For Carla Greathouse, who teaches Fusion Reading(TM) and social studies at Chipman Middle School, the decision to embrace SIM was obvious.
"When you're working with struggling learners, you're constantly looking for ways to improve instruction and ways to improve engagement of students," says Carla. SIM filled a void for her work with struggling students performing two or more years below grade level.
Through SIM, district staff now have a common instructional language and a foundation upon which collaboration can thrive.
"That really gives kids a sense of stability," says Sylvia Kahn, the district's SIM coordinator. "When they walk into their science class, they know what to expect. They see that there's a pattern."
Sylvia says her hope is that as SIM continues to expand over the next four years, improved instructional practices will help increase the academic achievement of lower-performing students while giving high-performing students a solid set of skills to allow them to be very competitive in their postsecondary education endeavors.
Anecdotal reports of first-year progress hint at what the district could achieve. Kim Kelley, literacy coach and English language arts teacher at Island High School, has found that SIM interventions put a new spin on student learning, even though the books she uses in class have remained the same for years.
"Using Content Enhancement along with it has really increased the level of understanding that they have of what the books are about and what the deeper issues within the literature are," Kim says.
French teacher Mike Meyers at Encinal High School uses the Framing Routine as a meaningful way of checking that his students understand passages they read in French. SIM tools let fellow Encinal teacher Brian Rodriguez organize history lessons as stories, rather than masses of information to be memorized.
"It's allowed me to use a thematic approach in teaching and to make more difficult subjects--whether it be democracy or capitalism or communism--much more clear to my students," he says.
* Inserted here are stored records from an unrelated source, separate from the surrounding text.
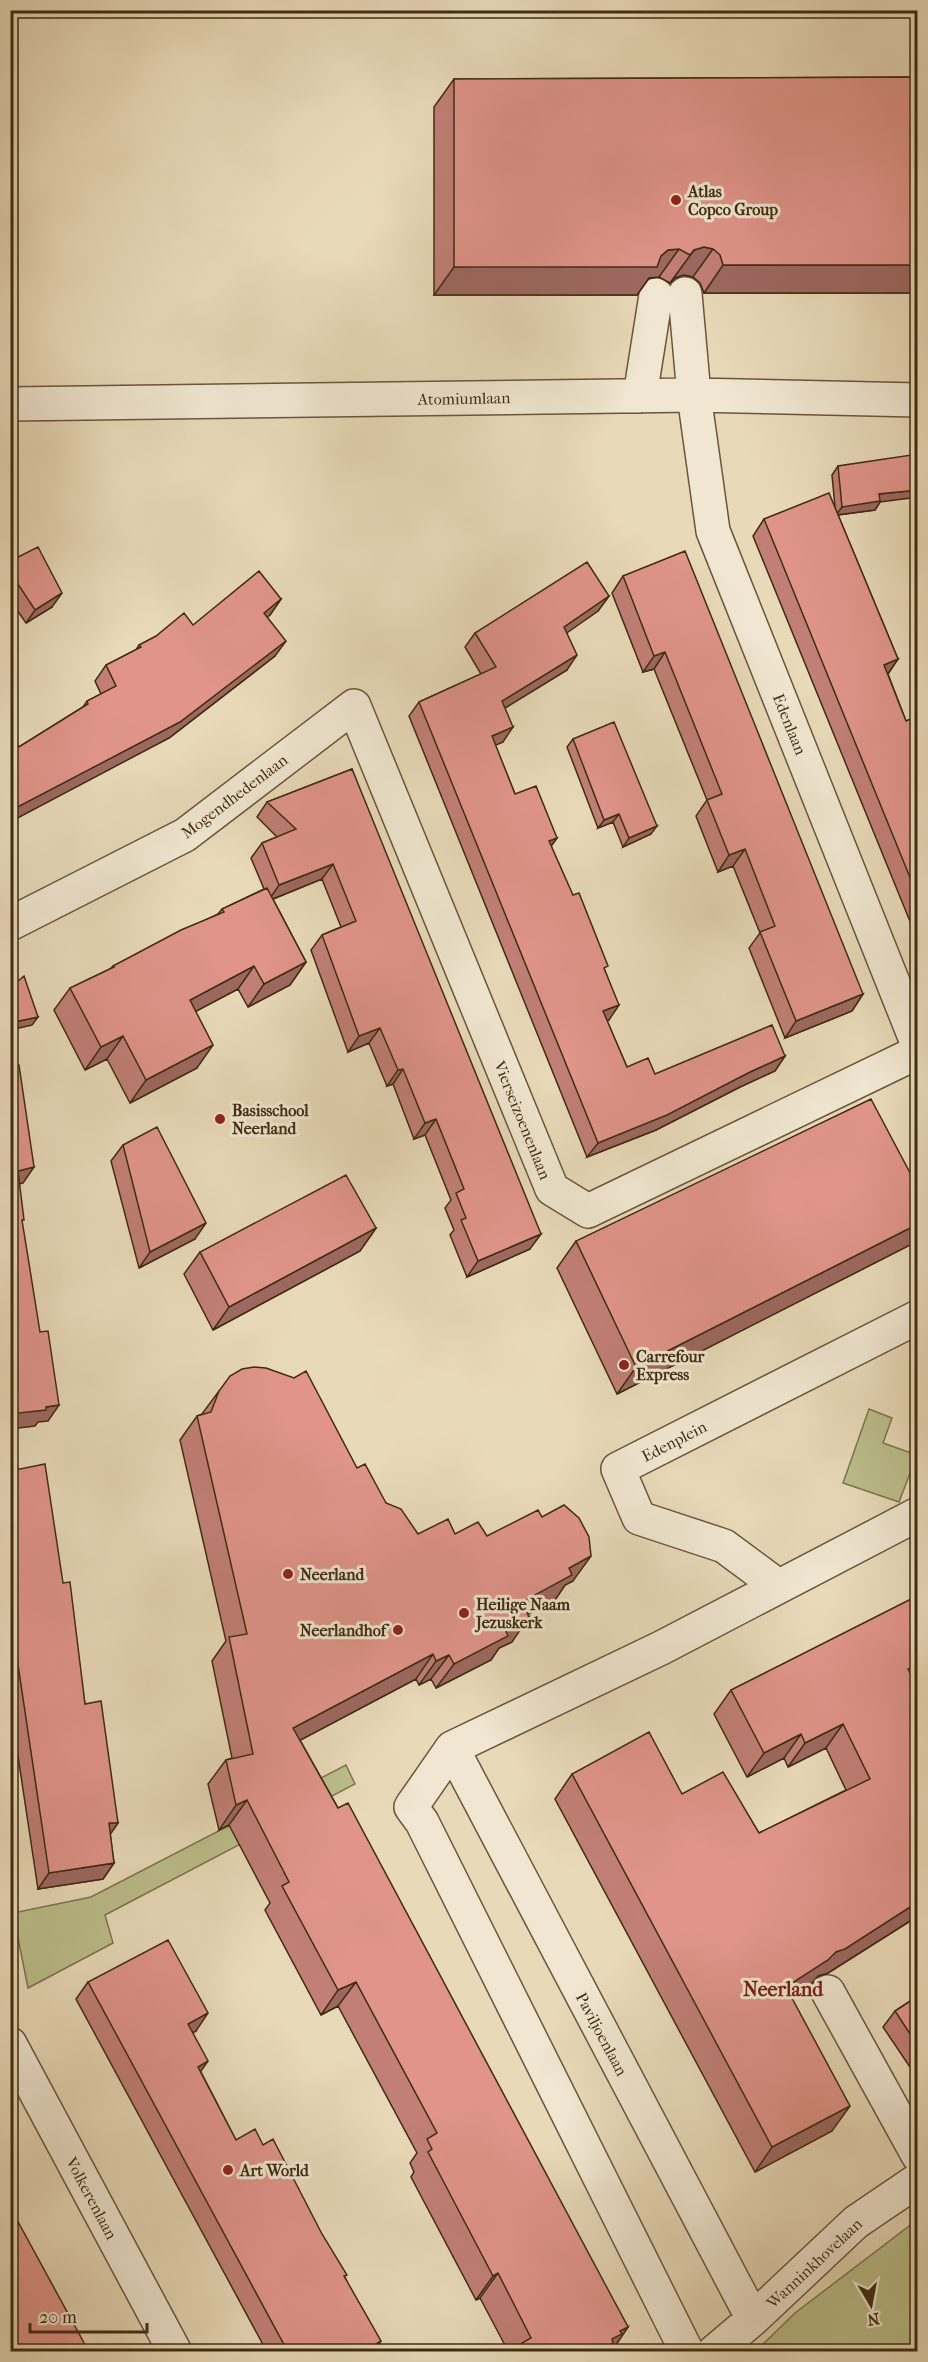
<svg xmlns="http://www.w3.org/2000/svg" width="928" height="2362" viewBox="0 0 928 2362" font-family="'IM FELL French Canon',serif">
<rect width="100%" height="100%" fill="#e8d9b8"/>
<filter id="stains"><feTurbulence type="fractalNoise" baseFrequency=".00333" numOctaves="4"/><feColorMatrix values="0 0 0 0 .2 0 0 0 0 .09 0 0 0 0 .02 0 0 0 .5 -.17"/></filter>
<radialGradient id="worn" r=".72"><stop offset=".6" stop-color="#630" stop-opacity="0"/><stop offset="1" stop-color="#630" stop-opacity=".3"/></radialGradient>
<path fill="#bbbe8b" stroke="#7d754e" stroke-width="1.5" d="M869,1409L892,1418L883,1443L917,1455L899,1502L843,1483Z
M346,1765L355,1784L105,1915L113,1943L28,1988L13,1913L91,1897Z
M917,2220V2351H756L795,2313Z"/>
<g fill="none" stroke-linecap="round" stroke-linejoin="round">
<g stroke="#69573b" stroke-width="36">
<path id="minor" d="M685,294L694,395L713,531L918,1045
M640,396L656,295
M10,404L694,395L918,400
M10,924L185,835L354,706L552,1189L588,1211L918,1052
M778,1586L724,1546L639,1518L618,1469L918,1317
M452,1748L753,2319
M828,1992L918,2155
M10,2044L175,2352
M687,2352L422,1822L411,1807L452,1748L661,1648L918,1514
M714,2352L753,2319L856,2222L918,2180"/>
</g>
<use href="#minor" stroke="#f0e6d1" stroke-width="33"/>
</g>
<path fill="#c17f77" stroke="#3f2c11" stroke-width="1.5" d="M918,77V293H704L700,283L693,277L684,275L675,278L670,283L659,277L649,278L637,295H434V107L454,79Z
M838,466L880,502L875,510L838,515L898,659L888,674L906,721L918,716V941L753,536L764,519L835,507L832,475Z
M10,561L52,607L26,623L10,600Z
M623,576L863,994L852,1011L785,1038L749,948L760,933L733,866L718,872L696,816L707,800L654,669L643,672L612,593Z
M609,596L598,611L567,632V670L505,708L503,742L495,745L515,794L557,838L551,846L605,971L609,1020L607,1021L627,1067L655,1074L785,1056L775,1071L740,1087L656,1130L587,1157L409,716L419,702L481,674L465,647L475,633Z
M281,599L270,615L267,617L275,656L169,738L19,747L83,707L87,701L101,694L95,681L106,665L136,650L139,645L193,625Z
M573,739L651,834L623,847L613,822L598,828L567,747Z
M352,769L530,1249L467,1277L450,1235L454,1230L445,1208L451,1200L425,1135L414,1139L393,1084L387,1086L369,1043L348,1052L311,950L322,935L341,927L322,879L273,899L306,962L290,985L248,1007L238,989L196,1011L197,1068L130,1103L107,1059L85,1070L54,1010L70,988L110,969L113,966L218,914L222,909L264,889L251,858L262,843L277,837L257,817L267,802Z
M123,1145L195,1239L139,1268L111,1161Z
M918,1224V1238L914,1243L617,1394L557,1268L576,1241Z
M376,1228L360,1251L213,1330L184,1274L200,1252Z
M219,1391L357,1468L386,1503L418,1534H455L487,1536L573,1581L565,1585L555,1600L528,1614L512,1642L499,1648L491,1660L436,1688L431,1679L419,1685L416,1679L300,1740L628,2327L611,2352H507L508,2351L480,2298L476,2300L411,2177L414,2172L410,2163L417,2153L338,2006L321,2015L265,1910L270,1903L229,1825L219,1830L208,1784L226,1760L232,1758L212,1661L226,1641L180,1440L197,1416L202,1414Z
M10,1471L63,1583L85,1704L118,1823L110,1834L114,1863L103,1879L38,1889L10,1703Z
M918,1597V1679L914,1681L918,1688V1916L828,1973L818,1976L811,1984L791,1997L832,2131L755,2172L555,1799L572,1774L682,1794L759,1833L846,1790L826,1748L788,1767L784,1758L747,1777L714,1714L731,1690Z
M88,1982L196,2031L193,2033L201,2072L236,2140L263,2145L345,2277L376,2352H267L76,1999Z
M918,1996V2079L883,2027L895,2011Z"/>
<path fill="#9d6861" stroke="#3f2c11" stroke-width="1.5" d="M704,247L713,249L693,277L684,275L675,278L670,283L694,250Z
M679,249L659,277L649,278L637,295H434L454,267L661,256L668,250Z
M723,265H918V293H704Z
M918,490V497L880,502L875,510L836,515L842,507L879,494Z
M62,593L52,607L26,623L35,610Z
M609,596L598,611L554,642L564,627Z
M281,599L270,615L252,628L264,613Z
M286,641L275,656L169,738L10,822V811Z
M665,652L654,669L643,672L654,656Z
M577,655L567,670L492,716L502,701Z
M898,659L887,675L884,665Z
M513,727L503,742L482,751L492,736Z
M619,814L613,822L598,828L604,820Z
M657,826L651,834L623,847L629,838Z
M557,838L546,853L549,841Z
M745,849L733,866L718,872L729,855Z
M333,864L322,879L268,901L279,885Z
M306,962L290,985L248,1007L264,984Z
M254,966L238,989L174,1023L190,1000Z
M863,994L852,1011L785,1038L796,1021Z
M619,1005L609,1020L593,1026L603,1011Z
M38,1017L32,1025L10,1030V1023Z
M380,1028L369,1043L348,1052L359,1036Z
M123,1036L107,1059L85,1070L101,1047Z
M213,1045L197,1068L130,1103L146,1080Z
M785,1056L775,1071L740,1087L656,1130L587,1157L598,1143Z
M403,1069L393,1084L387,1086L398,1070Z
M436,1119L425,1135L414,1139L425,1123Z
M34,1167L23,1183L10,1186L18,1171Z
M206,1223L195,1239L139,1268L150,1252Z
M918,1224V1238L914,1243L617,1394L636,1367Z
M376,1228L360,1251L213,1330L229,1307Z
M541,1234L530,1249L467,1277L478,1261Z
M59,1405L48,1421L38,1422L35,1426L10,1429V1414L46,1407Z
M591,1556L573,1581L565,1585L555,1600L504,1627L522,1602L569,1568Z
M529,1617L512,1642L499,1648L491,1660L436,1688L454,1664L505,1629Z
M433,1654L416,1679L276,1753L293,1728Z
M449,1655L431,1679L419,1685L436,1661Z
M918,1664V1679L890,1693L908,1669Z
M843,1724L826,1748L788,1767L805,1743Z
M801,1734L784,1758L747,1777L764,1753Z
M247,1800L229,1825L219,1830L236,1805Z
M109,1823H118L107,1839Z
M114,1863L103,1879L38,1889L49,1873Z
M918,1902V1916L828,1973L818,1976L811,1984L769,2011L786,1987L836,1952Z
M356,1982L338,2006L321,2015L338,1990Z
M208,2013L196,2031L176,2041L188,2024Z
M208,2061L196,2078L198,2067Z
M850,2106L832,2131L755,2172L772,2147Z
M498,2273L480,2298L476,2300L493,2276Z
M628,2327L611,2352H599L620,2331Z
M381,2341L374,2352L373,2346Z"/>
<path fill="#e0948a" stroke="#3f2c11" stroke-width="1.5" d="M918,77V265H723L720,255L713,249L704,247L694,250L690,255L679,249L668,250L661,256L657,267H454V79Z
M918,454V490L879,494L880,501L842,507L838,466Z
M829,493L898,659L884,665L906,721L918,716V897L764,519Z
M38,547L62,593L35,610L10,572V561Z
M685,551L863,994L796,1021L760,932L775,926L745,849L729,855L707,800L722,794L665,652L654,656L623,576Z
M587,562L609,596L564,627L577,655L502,701L513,727L492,736L515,794L536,786L557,838L549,841L573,895L579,893L608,966L604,968L619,1005L603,1011L627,1067L648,1058L655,1074L772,1025L785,1056L750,1072L667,1115L598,1143L419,702L496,667L475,633Z
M259,571L281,599L264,613L286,641L180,722L10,811V731L19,747L88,704L87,701L116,686L106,665L141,647L139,645L156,636L184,613L193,625Z
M614,722L657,826L629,838L619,814L604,820L573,739Z
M352,769L541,1234L478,1261L461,1220L466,1218L456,1193L464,1189L436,1119L425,1123L403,1069L398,1070L380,1028L359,1036L322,935L356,921L333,864L279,885L262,843L296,829L267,802Z
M267,888L306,962L264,984L254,966L190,1000L213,1045L146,1080L123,1036L101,1047L70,988L114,967L113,966L181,930L224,912L222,909Z
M24,976L38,1017L10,1023V988Z
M19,1065L34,1167L18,1171L24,1220H22L40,1332L48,1331L59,1405L46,1407V1410L10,1414V1066Z
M871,1099L918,1188V1224L636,1367L576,1241Z
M157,1127L206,1223L150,1252L123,1145Z
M346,1175L376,1228L229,1307L200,1252Z
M254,1367L266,1368L294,1378L306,1371L357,1468L365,1464L386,1503L401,1509L418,1534L448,1519L455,1534L478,1522L487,1536L538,1510L542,1517L564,1505L579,1518L589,1537L591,1556L569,1568L572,1575L522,1602L529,1617L505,1629L508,1636L454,1664L449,1655L436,1661L433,1654L293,1728L338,1808L348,1803L628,2327L620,2331L622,2334L612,2339L613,2343L600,2350L601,2352H507L531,2338L498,2273L493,2276L428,2152L432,2149L427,2139L437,2133L356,1982L338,1990L282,1886L289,1882L247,1800L236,1805L226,1760L253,1754L229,1637L247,1634L197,1416L211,1412L219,1391L230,1376L242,1369Z
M45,1464L63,1583L70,1582L85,1704L101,1701L118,1823H109L114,1863L49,1873L10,1611V1471Z
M917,1596L918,1664L908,1669L918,1688V1902L845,1949L836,1952L828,1960L786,1987L850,2106L772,2147L572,1774L649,1732L682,1794L723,1772L759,1833L870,1779L843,1724L805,1743L801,1734L764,1753L731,1690Z
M168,1940L208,2013L188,2024L208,2061L198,2067L236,2140L255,2129L263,2145L273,2139L322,2234L347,2275L344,2276L381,2341L373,2346L376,2352H288L88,1982Z
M918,1996V2046L895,2011Z
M10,2207L89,2352H10Z"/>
<g fill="#8f2418" stroke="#f0e6d1" stroke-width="2">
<circle cx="676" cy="200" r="6"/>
<circle cx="220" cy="1119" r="6"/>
<circle cx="624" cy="1365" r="6"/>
<circle cx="288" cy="1574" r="6"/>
<circle cx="464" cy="1613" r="6"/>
<circle cx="398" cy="1630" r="6"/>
<circle cx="228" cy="2170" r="6"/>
</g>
<g text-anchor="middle" stroke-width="6" stroke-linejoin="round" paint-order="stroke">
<g font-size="16" font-weight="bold" fill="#3f2c11" stroke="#f0e6d1" text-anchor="start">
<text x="688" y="197">Atlas<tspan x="688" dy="18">Copco Group</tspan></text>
<text x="232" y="1116">Basisschool<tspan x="232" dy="18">Neerland</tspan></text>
<text x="636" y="1362">Carrefour<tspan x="636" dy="18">Express</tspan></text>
<text x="300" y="1580">Neerland</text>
<text x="476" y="1610">Heilige Naam<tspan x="476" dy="18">Jezuskerk</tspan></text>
<text x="386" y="1636" text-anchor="end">Neerlandhof</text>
<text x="240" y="2176">Art World</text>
</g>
<g font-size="16" fill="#3f2c11" stroke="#f0e6d1">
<text transform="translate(464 398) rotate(-1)" y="6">Atomiumlaan</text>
<text transform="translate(790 724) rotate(68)" y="6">Edenlaan</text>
<text transform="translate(234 796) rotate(-37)" y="6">Mogendhedenlaan</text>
<text transform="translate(523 1120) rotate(68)" y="6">Vierseizoenenlaan</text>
<text transform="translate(674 1441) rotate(-27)" y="6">Edenplein</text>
<text transform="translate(602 2034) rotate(62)" y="6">Paviljoenlaan</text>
<text transform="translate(92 2198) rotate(62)" y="6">Volkerenlaan</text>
<text transform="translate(814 2263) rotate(-43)" y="6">Wanninkhovelaan</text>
</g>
<g font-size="20" font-weight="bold" fill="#7a1f14" stroke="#f0e6d1">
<text x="783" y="1996">Neerland</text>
</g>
</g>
<rect width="928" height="2362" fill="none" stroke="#e8d9b8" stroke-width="36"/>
<rect x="12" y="12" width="904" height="2338" fill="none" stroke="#3f2c11" stroke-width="3"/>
<rect x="18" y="18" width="892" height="2326" fill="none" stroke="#3f2c11" stroke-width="1.5"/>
<g transform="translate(871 2305) rotate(170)" stroke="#f0e6d1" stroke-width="4.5" paint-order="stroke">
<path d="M0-4.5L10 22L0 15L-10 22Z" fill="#3f2c11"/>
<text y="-9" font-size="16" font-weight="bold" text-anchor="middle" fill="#3f2c11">N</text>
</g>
<path d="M30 2323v9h117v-9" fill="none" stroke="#3f2c11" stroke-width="3"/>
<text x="39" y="2323" font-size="18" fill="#3f2c11" stroke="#f0e6d1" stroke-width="4.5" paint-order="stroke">20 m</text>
<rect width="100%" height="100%" filter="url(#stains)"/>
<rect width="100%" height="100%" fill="url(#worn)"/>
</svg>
Throughout the district, administrators at all levels have developed what SIM Professional Developer Jean Piazza calls "informed support" for SIM: They attend SIM workshops, they model the use of SIM tools in staff meetings, they partner with teachers, and they provide true instructional leadership, not management.
"For myself, it feels pretty important that I'm able to do some modeling and some kind of wrestling it to the ground with people," says Alysse Castro, principal at Island High School. "The thing about SIM that is really powerful to me is that it's thinking work."
The enthusiasm of teachers and principals--along with stories of students pleading with teachers who are not yet involved in the SIM effort to get involved soon--are music to Superintendent Ardella Dailey's ears. She and other district-level administrators have committed to a five-year plan to build teacher capacity in SIM. In doing so, they have prioritized spending to support SIM, sometimes at the expense of other programs.
The return they expect on their investment is a future in which high schools no longer need to offer literacy support classes and in which all students experience success in their courses.
"It's bringing chills up and down my arms," says Assistant Superintendent Debbie Wong. "It's exciting. We need this energy. We need this excitement."